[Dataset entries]
☆ ☆ ☆ ☆

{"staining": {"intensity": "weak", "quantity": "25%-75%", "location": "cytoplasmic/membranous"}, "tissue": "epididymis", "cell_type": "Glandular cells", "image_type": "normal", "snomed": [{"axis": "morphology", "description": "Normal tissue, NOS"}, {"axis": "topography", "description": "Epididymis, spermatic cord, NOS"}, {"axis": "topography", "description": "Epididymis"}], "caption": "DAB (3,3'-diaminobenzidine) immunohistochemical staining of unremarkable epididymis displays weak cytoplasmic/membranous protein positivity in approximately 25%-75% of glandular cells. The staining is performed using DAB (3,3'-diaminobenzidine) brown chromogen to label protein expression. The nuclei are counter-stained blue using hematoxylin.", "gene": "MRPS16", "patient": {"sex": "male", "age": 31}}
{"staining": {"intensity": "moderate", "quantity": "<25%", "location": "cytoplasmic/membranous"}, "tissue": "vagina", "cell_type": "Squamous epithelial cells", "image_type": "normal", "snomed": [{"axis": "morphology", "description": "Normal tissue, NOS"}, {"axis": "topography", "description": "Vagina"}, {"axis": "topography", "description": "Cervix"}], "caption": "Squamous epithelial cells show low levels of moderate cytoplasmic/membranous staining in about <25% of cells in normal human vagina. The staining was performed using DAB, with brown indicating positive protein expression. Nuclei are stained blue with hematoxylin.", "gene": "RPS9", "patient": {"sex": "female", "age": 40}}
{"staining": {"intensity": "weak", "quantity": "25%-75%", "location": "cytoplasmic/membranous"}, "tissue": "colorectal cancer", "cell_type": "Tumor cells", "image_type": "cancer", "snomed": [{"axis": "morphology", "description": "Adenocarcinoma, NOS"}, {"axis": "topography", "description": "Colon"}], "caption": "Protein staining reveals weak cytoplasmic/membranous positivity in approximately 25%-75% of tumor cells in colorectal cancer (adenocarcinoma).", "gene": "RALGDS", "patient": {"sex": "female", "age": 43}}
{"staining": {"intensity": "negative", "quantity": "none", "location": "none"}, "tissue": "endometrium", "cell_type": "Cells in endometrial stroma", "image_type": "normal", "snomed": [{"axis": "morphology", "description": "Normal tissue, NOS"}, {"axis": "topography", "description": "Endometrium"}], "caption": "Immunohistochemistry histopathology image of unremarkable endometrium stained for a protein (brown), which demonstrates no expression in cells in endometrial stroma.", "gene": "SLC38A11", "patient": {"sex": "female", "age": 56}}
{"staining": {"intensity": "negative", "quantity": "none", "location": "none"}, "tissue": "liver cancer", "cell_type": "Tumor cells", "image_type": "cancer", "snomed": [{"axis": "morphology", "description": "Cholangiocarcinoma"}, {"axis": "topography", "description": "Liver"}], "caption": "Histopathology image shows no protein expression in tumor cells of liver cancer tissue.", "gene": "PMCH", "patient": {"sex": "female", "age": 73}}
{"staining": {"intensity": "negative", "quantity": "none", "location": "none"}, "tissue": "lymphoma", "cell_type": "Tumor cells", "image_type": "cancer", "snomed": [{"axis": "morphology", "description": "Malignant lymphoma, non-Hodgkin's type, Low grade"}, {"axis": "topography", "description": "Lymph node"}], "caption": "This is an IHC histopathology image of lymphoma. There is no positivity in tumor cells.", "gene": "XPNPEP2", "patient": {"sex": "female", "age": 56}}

☆ ☆ ☆ ☆

■ Your instructions:
The records above should be set down again word for word.

■ Solution for this exercise:
{"staining": {"intensity": "weak", "quantity": "25%-75%", "location": "cytoplasmic/membranous"}, "tissue": "epididymis", "cell_type": "Glandular cells", "image_type": "normal", "snomed": [{"axis": "morphology", "description": "Normal tissue, NOS"}, {"axis": "topography", "description": "Epididymis, spermatic cord, NOS"}, {"axis": "topography", "description": "Epididymis"}], "caption": "DAB (3,3'-diaminobenzidine) immunohistochemical staining of unremarkable epididymis displays weak cytoplasmic/membranous protein positivity in approximately 25%-75% of glandular cells. The staining is performed using DAB (3,3'-diaminobenzidine) brown chromogen to label protein expression. The nuclei are counter-stained blue using hematoxylin.", "gene": "MRPS16", "patient": {"sex": "male", "age": 31}}
{"staining": {"intensity": "moderate", "quantity": "<25%", "location": "cytoplasmic/membranous"}, "tissue": "vagina", "cell_type": "Squamous epithelial cells", "image_type": "normal", "snomed": [{"axis": "morphology", "description": "Normal tissue, NOS"}, {"axis": "topography", "description": "Vagina"}, {"axis": "topography", "description": "Cervix"}], "caption": "Squamous epithelial cells show low levels of moderate cytoplasmic/membranous staining in about <25% of cells in normal human vagina. The staining was performed using DAB, with brown indicating positive protein expression. Nuclei are stained blue with hematoxylin.", "gene": "RPS9", "patient": {"sex": "female", "age": 40}}
{"staining": {"intensity": "weak", "quantity": "25%-75%", "location": "cytoplasmic/membranous"}, "tissue": "colorectal cancer", "cell_type": "Tumor cells", "image_type": "cancer", "snomed": [{"axis": "morphology", "description": "Adenocarcinoma, NOS"}, {"axis": "topography", "description": "Colon"}], "caption": "Protein staining reveals weak cytoplasmic/membranous positivity in approximately 25%-75% of tumor cells in colorectal cancer (adenocarcinoma).", "gene": "RALGDS", "patient": {"sex": "female", "age": 43}}
{"staining": {"intensity": "negative", "quantity": "none", "location": "none"}, "tissue": "endometrium", "cell_type": "Cells in endometrial stroma", "image_type": "normal", "snomed": [{"axis": "morphology", "description": "Normal tissue, NOS"}, {"axis": "topography", "description": "Endometrium"}], "caption": "Immunohistochemistry histopathology image of unremarkable endometrium stained for a protein (brown), which demonstrates no expression in cells in endometrial stroma.", "gene": "SLC38A11", "patient": {"sex": "female", "age": 56}}
{"staining": {"intensity": "negative", "quantity": "none", "location": "none"}, "tissue": "liver cancer", "cell_type": "Tumor cells", "image_type": "cancer", "snomed": [{"axis": "morphology", "description": "Cholangiocarcinoma"}, {"axis": "topography", "description": "Liver"}], "caption": "Histopathology image shows no protein expression in tumor cells of liver cancer tissue.", "gene": "PMCH", "patient": {"sex": "female", "age": 73}}
{"staining": {"intensity": "negative", "quantity": "none", "location": "none"}, "tissue": "lymphoma", "cell_type": "Tumor cells", "image_type": "cancer", "snomed": [{"axis": "morphology", "description": "Malignant lymphoma, non-Hodgkin's type, Low grade"}, {"axis": "topography", "description": "Lymph node"}], "caption": "This is an IHC histopathology image of lymphoma. There is no positivity in tumor cells.", "gene": "XPNPEP2", "patient": {"sex": "female", "age": 56}}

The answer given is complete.